■ TRECHO DO DOCUMENTO
=-=-=
Presidente estadual do PL, o ex-ministro da Cidadania João Roma passou a ser citado nas investigações sobre o colapso do Banco Master e pode ser chamado a prestar esclarecimentos no Congresso segundo reportagem da Veja. A revista aponta que o banqueiro Augusto Lima, preso na Operação Compliance Zero, manteve relações políticas que alcançam setores da direita, incluindo o dirigente do PL na Bahia.
Segundo a publicação da revista Veja, Roma, que foi ministro durante o governo do ex-presidente Jair Bolsonaro (PL), teria sido um aliado relevante de Augusto Lima e atuado no período de expansão do banco, antes da liquidação da instituição pelo Banco Central do Brasil em novembro de 2025.
Apontado como possível candidato ao Senado em 2026 na chapa encabeçada por ACM Neto (União Brasil) nas eleições deste ano, o ex-ministro deverá prestar esclarecimentos na Comissão Parlamentar de Inquérito (CPI) do Crime Organizado. Entre os temas que devem ser abordados está o credenciamento do banco para operar crédito consignado ligado ao auxílio emergencial no final do governo Bolsonaro.
=-=-=
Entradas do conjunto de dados
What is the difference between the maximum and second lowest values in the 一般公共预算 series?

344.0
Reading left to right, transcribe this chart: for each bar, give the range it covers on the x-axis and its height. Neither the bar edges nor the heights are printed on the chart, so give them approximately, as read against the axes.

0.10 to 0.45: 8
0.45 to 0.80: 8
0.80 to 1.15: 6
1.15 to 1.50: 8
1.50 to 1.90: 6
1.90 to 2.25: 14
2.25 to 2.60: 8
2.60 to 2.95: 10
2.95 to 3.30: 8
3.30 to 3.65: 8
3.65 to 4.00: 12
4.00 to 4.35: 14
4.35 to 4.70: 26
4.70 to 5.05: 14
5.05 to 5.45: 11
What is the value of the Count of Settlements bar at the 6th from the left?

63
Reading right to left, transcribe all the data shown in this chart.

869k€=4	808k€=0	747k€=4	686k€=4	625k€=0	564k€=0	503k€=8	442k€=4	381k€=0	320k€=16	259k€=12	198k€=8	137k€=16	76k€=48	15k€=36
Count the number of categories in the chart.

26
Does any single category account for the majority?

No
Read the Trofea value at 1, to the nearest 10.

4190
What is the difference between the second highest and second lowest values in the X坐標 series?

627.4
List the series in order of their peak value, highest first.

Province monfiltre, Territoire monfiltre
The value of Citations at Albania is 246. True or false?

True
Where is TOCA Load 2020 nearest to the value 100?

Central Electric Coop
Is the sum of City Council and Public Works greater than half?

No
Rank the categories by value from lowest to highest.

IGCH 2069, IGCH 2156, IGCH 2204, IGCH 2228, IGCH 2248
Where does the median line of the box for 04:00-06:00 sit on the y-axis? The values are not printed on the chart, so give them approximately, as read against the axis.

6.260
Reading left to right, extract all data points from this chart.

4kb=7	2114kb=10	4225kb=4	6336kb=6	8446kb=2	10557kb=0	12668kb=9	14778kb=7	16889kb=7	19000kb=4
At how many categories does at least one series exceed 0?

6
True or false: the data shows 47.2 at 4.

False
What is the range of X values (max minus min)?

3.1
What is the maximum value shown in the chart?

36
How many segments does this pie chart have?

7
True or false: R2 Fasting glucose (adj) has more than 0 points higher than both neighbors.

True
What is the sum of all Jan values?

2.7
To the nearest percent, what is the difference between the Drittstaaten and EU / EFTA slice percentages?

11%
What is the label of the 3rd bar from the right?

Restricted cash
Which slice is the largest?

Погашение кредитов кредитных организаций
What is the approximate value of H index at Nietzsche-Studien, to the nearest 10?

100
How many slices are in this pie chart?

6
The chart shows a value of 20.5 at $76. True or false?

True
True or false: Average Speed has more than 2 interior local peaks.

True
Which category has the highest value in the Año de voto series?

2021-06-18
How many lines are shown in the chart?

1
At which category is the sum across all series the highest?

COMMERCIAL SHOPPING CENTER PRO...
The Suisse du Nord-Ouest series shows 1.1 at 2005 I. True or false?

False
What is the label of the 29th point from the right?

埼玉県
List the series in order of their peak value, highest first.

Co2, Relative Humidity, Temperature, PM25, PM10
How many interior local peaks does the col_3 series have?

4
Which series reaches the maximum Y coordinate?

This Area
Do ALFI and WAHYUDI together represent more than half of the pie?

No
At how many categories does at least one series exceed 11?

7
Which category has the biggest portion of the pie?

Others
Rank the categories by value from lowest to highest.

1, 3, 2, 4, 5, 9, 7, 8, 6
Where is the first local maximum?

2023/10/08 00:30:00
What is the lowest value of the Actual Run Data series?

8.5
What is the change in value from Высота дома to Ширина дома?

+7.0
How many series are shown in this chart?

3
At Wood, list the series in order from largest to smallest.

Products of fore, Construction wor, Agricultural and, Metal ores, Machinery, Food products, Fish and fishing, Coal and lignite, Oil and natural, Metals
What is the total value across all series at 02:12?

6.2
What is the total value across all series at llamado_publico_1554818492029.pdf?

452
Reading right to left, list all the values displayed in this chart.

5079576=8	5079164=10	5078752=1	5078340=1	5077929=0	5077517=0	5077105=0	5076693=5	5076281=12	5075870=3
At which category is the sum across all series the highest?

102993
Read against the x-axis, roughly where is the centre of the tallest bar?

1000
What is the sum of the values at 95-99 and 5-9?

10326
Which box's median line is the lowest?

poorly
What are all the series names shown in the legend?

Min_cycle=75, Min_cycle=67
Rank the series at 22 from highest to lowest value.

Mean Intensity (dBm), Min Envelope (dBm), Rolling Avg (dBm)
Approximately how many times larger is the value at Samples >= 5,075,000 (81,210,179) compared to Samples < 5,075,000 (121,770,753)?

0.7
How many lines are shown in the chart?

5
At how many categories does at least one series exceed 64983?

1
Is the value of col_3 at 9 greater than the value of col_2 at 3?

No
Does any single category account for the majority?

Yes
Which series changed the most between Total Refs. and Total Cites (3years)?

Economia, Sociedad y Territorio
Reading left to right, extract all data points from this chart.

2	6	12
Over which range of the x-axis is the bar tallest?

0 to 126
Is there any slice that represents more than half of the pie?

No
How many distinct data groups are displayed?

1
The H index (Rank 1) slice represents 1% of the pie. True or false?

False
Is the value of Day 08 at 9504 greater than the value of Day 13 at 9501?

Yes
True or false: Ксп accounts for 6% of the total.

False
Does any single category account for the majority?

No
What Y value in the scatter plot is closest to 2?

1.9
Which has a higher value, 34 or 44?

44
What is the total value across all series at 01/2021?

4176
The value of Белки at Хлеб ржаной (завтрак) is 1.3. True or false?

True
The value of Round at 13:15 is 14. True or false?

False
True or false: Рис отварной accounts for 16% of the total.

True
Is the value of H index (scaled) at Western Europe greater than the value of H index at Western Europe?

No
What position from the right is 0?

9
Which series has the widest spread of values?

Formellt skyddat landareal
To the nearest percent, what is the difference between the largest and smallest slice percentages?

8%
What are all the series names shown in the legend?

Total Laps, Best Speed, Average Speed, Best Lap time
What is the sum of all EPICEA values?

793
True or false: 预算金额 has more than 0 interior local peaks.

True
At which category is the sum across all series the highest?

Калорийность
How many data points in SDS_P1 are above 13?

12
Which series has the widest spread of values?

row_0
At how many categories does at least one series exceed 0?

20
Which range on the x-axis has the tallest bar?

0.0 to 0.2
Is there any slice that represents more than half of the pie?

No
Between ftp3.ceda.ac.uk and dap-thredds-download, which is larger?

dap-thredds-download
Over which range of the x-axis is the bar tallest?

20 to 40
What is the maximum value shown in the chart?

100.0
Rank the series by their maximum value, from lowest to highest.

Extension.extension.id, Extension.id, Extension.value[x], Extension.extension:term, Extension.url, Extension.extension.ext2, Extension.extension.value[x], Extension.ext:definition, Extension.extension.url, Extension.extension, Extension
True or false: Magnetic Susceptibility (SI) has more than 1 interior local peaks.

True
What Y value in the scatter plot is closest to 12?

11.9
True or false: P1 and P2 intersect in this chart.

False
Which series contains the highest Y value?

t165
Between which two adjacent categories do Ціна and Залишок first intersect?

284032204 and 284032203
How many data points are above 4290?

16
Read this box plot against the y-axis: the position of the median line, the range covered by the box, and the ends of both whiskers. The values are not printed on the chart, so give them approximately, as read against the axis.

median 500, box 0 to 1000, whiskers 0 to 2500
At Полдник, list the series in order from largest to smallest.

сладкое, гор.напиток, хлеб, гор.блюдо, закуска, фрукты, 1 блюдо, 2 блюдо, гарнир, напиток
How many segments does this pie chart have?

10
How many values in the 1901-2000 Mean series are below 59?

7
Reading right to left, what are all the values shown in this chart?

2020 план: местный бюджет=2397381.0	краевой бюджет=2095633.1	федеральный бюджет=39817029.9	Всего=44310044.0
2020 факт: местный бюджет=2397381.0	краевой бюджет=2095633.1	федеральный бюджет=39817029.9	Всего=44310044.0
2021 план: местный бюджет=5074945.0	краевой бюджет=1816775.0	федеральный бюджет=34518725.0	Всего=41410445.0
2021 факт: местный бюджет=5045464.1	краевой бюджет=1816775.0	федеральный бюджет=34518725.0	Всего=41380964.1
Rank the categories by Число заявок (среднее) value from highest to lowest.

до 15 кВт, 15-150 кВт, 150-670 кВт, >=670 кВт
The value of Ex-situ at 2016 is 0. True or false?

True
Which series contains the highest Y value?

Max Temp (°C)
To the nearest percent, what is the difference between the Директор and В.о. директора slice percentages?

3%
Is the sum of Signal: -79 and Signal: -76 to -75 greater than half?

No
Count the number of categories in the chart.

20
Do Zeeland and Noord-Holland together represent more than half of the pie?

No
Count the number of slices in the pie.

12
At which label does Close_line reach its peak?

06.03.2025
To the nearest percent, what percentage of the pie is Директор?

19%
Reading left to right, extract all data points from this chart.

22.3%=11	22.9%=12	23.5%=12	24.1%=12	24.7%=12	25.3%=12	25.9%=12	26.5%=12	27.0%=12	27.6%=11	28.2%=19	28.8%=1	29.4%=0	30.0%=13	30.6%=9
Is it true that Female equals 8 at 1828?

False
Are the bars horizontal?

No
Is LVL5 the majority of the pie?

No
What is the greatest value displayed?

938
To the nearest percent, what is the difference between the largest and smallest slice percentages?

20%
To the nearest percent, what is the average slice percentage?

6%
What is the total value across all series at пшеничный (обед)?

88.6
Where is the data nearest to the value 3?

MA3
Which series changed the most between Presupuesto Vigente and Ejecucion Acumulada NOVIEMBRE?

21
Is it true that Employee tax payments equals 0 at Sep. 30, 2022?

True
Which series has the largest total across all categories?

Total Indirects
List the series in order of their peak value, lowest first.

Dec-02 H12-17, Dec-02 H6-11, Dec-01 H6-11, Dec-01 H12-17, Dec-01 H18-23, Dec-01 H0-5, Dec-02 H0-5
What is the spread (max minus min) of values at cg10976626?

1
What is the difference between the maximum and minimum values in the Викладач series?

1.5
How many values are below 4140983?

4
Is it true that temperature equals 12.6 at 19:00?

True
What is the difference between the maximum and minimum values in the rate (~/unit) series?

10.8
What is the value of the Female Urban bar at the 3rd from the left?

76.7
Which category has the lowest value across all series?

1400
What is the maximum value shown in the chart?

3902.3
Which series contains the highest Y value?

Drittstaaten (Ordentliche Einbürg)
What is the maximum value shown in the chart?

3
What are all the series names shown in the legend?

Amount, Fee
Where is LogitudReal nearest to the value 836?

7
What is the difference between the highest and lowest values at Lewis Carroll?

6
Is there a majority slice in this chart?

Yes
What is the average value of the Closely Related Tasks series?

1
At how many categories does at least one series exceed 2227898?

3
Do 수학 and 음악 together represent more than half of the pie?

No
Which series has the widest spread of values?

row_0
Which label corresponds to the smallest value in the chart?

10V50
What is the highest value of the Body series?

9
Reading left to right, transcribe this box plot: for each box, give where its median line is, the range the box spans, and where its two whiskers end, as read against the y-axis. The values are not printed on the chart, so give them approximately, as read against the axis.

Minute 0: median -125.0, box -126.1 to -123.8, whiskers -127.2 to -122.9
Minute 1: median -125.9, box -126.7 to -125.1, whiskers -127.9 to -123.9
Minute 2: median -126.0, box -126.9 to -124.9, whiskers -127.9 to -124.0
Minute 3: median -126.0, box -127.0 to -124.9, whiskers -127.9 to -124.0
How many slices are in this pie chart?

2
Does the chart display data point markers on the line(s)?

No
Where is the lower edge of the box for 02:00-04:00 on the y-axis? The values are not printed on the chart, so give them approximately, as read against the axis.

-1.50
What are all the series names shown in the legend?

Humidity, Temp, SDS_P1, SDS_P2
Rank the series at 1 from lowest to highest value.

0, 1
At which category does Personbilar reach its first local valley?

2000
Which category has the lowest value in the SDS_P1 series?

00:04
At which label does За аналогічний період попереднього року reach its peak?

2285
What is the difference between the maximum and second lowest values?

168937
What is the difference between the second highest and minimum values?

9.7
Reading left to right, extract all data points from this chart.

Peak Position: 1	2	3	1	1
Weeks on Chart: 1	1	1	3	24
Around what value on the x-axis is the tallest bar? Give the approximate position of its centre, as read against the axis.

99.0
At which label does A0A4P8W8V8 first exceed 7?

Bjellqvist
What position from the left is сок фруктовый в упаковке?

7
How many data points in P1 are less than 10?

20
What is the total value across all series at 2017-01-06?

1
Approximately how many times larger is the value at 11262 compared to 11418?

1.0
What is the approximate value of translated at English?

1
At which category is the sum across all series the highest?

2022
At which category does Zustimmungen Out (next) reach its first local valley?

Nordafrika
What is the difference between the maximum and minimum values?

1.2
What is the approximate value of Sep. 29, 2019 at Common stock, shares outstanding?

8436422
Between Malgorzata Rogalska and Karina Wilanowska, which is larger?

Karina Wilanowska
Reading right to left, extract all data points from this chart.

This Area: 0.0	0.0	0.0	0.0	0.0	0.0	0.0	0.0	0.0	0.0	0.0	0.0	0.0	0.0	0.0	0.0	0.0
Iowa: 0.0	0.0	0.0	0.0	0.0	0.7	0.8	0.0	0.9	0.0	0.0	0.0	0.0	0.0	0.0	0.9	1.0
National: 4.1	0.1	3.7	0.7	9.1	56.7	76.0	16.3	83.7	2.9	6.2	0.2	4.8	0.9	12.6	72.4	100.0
=-=-=
■ OBJETIVO DO EXERCÍCIO
Resuma em duas frases o trecho sobre João Roma e o Banco Master.

■ RESULTADO DA TAREFA
Segundo reportagem da Veja, o ex-ministro da Cidadania João Roma, presidente estadual do PL, passou a ser citado nas investigações sobre o colapso do Banco Master e teria sido um aliado relevante do banqueiro Augusto Lima, preso na Operação Compliance Zero. Roma deverá prestar esclarecimentos na CPI do Crime Organizado, onde um dos temas deve ser o credenciamento do banco para operar crédito consignado ligado ao auxílio emergencial no final do governo Bolsonaro.